In regard to the legality of Assisted Suicide in the United States, 39 states have laws prohibiting assisted suicide, three states have common law precedent showing it is illegal and four states, Nevada, Utah, North Carolina and Wyoming, have no laws or reference to the legality of assisted suicide. So basically if you help someone end their life it is against the law and you can be prosecuted for that assistance.
Aside from the legality of the act we, as human beings, are generally not emotionally strong enough to live with the knowledge that we have helped kill someone we care about. Helping someone we care about end their life can create guilt and turmoil in our own life, forever.
There are a lot of feelings, judgements and opinions (often strong and intense) about the morality of assisted suicide. Because that area is such a mine field I will only say that until we have walked in a person’s shoes we cannot possibly know or understand their wanting to skip the experience of dying and move right into death.
Most people having a life threatening illness think about suicide, very few actually do it. Even in the states where it is legal the response for the assistance has been less than anticipated and those getting approval often do not carry through and take the medication.
In the months before death, when we have been told we can’t be fixed, our fear of what will happen between now and death, the lost of control, the fear of pain, all contribute to the “I just want to die now and get this over with” thoughts.
As the dying process begins, a person slowly, over three to four months, begins to withdraw from the world around them. They become less interested in everything and become introspective: fear and thoughts of control recede. The desire to end life becomes less important, hence even those that have expressed strong feelings about ending their life often don’t.

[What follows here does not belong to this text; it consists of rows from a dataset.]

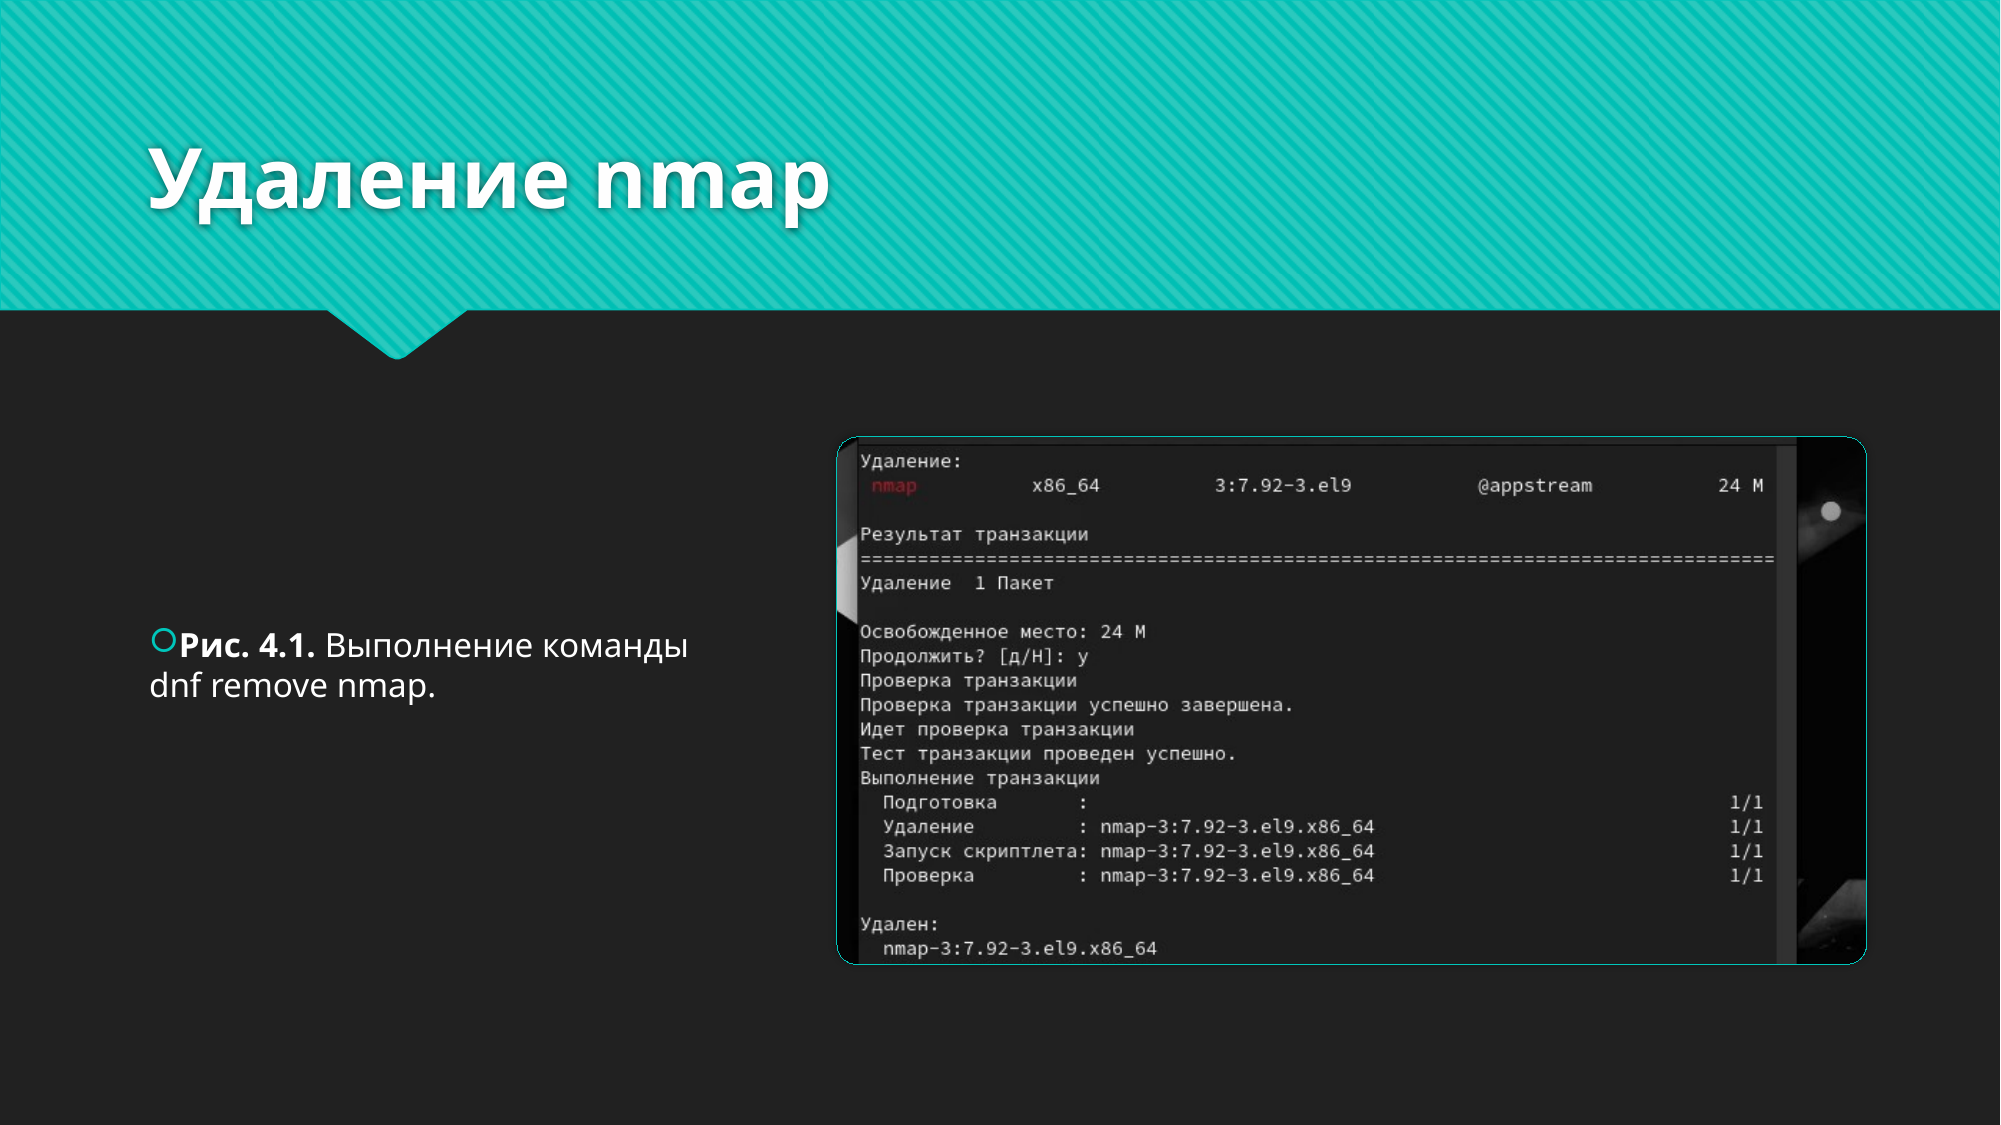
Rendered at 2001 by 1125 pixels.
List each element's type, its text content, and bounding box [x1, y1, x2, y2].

title Удаление nmap [132, 73, 1868, 233]
text_box Рис. 4.1. Выполнение команды dnf remove nmap. [134, 395, 764, 992]
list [836, 436, 1867, 965]
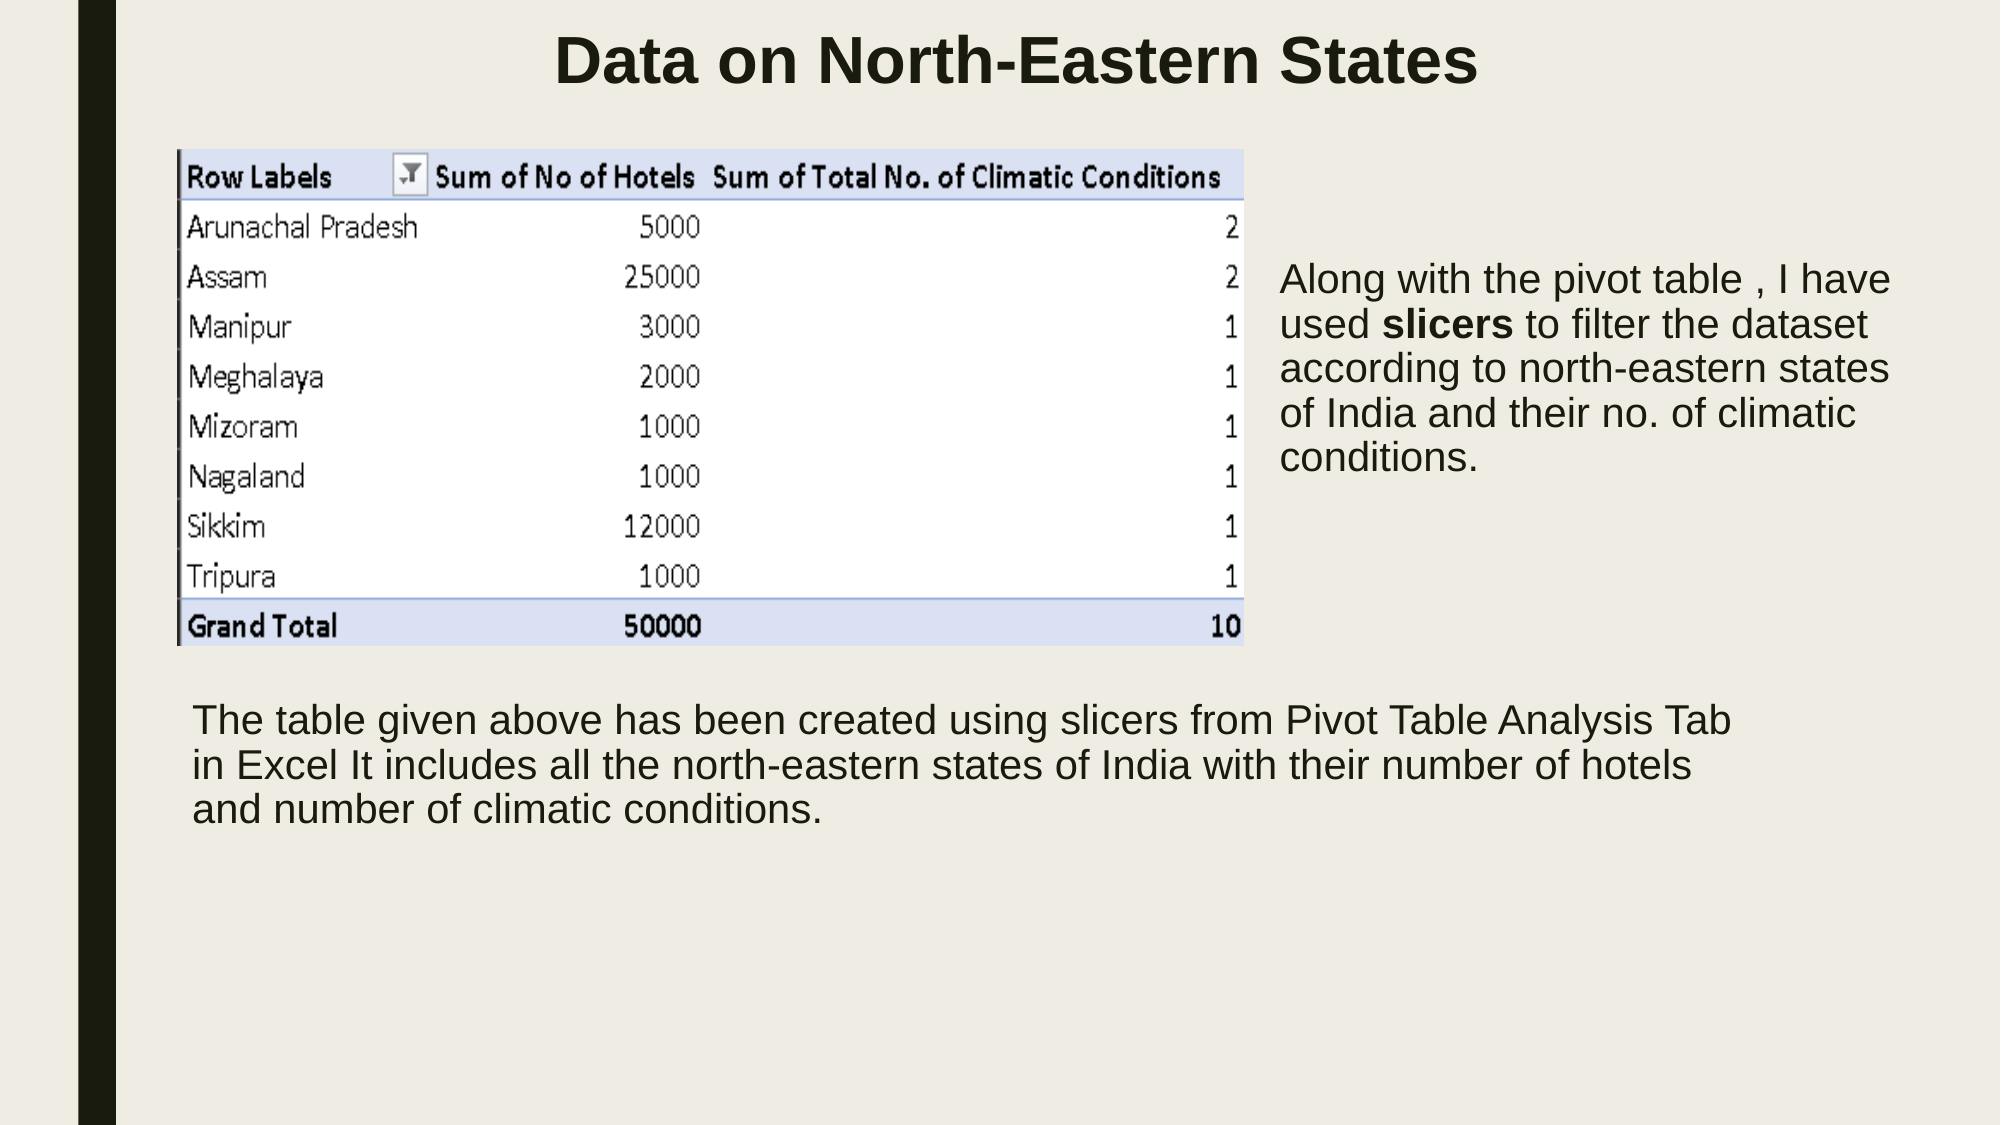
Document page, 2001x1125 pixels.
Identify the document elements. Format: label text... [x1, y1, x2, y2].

text_box The table given above has been created using slicers from Pivot Table Analysis Tab in Excel It includes all the north-eastern states of India with their number of hotels and number of climatic conditions. [177, 691, 1789, 936]
title Along with the pivot table , I have used slicers to filter the dataset according to north-eastern states of India and their no. of climatic conditions. [1264, 250, 1933, 563]
text_box Data on North-Eastern States [347, 18, 1688, 331]
picture [177, 149, 1244, 646]
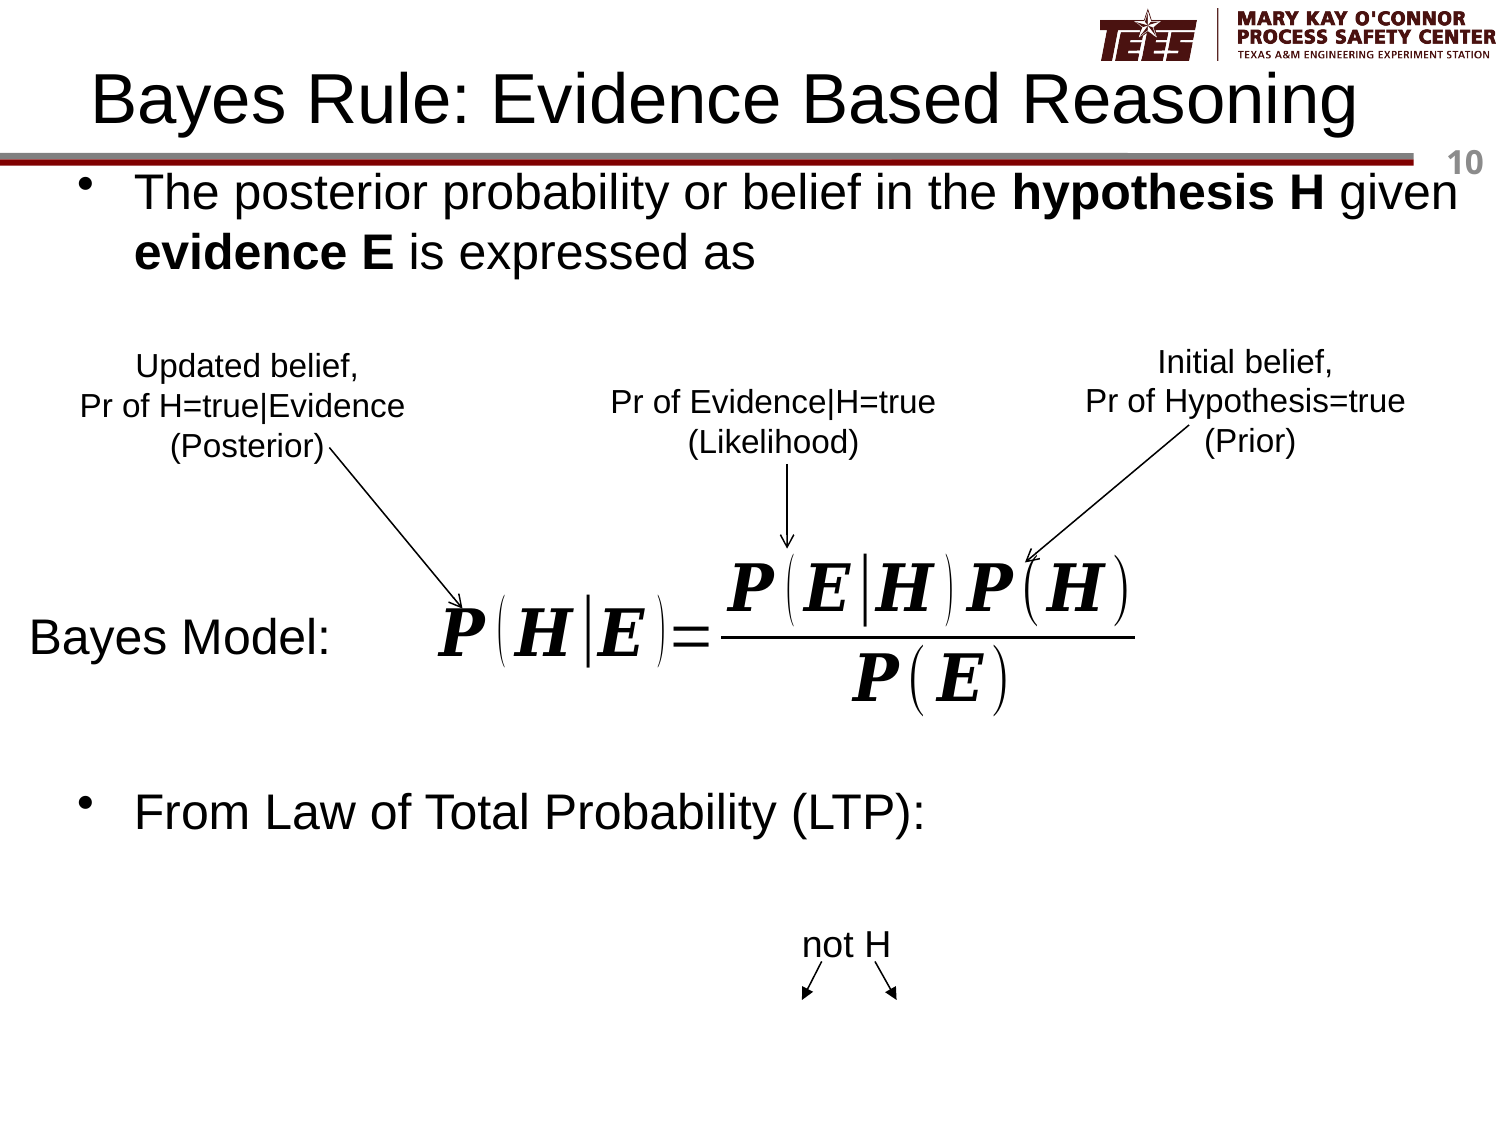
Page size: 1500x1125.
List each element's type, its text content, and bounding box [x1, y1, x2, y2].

text_box Pr of Evidence|H=true (Likelihood) [582, 372, 965, 468]
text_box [801, 961, 822, 1001]
text_box Bayes Model: [13, 597, 347, 673]
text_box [1024, 424, 1190, 563]
text_box Updated belief, Pr of H=true|Evidence (Posterior) [43, 336, 452, 472]
text_box Initial belief, Pr of Hypothesis=true (Prior) [1050, 332, 1450, 467]
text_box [329, 447, 463, 609]
picture [1100, 8, 1496, 61]
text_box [874, 961, 897, 1001]
text_box not H [787, 912, 913, 972]
title Bayes Rule: Evidence Based Reasoning [75, 27, 1425, 164]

For those that do carry through with the plan to end their life whether legally or take their own life without help we, the survivors, need to remember that sometimes it is just too hard to stay alive. Living is hard work (we all experience that part of life). We also know that death will find each of us at some time. How death comes needn’t be the issue. Let compassion and caring be the gift we bring to ease the fear of this final act of living.
A TIME TO LIVE Living with a Life-Threatening Illness is a publication that offers some guidelines to help you/loved one live with a life-threatening illness.
Obviously this is a very big subject and I can’t begin to cover it so I will just address suicide in relation to end of life issues.
I've come to believe that most people who have been told they can’t be fixed, in the months before the dying process begins, will think about suicide. Yet very few people actually follow through with those thoughts. I think those thoughts of ending our life originate from the fears of what life will be like from this point until death occurs. “I am more afraid of this final act of living than I am of being dead. ”We fear the idea of pain, of loss of control, of debilitation, of humiliation and indignities, of isolation, and ultimately of the unknown.
When I think a person is having these thoughts and fears I start addressing the specific fears: No one has to die in pain today; we will keep you mobile and active as long as you have the desire (It may not be active as you know it today but we will help you get your needs and wants met); you are the boss, the keeper and director of your destiny; your dignity will be respected at all times. You are a human being, not a disease and we honor that. You are not alone, ask anything, let’s keep the doors of communication open and I can tell you what it is like to die if you ask me. You will probably sleep through the actual experience. In the weeks before death you will be withdrawn, have turned inward and sleeping most of the time. Your focus will no longer be on this outer world, most will just seem like a dream.
Thinking about suicide is a normal reaction to being told we can’t be fixed. Communication, talking openly about it and the fears initiating those thoughts, neutralizes some of the fear we will all bring to our final challenge.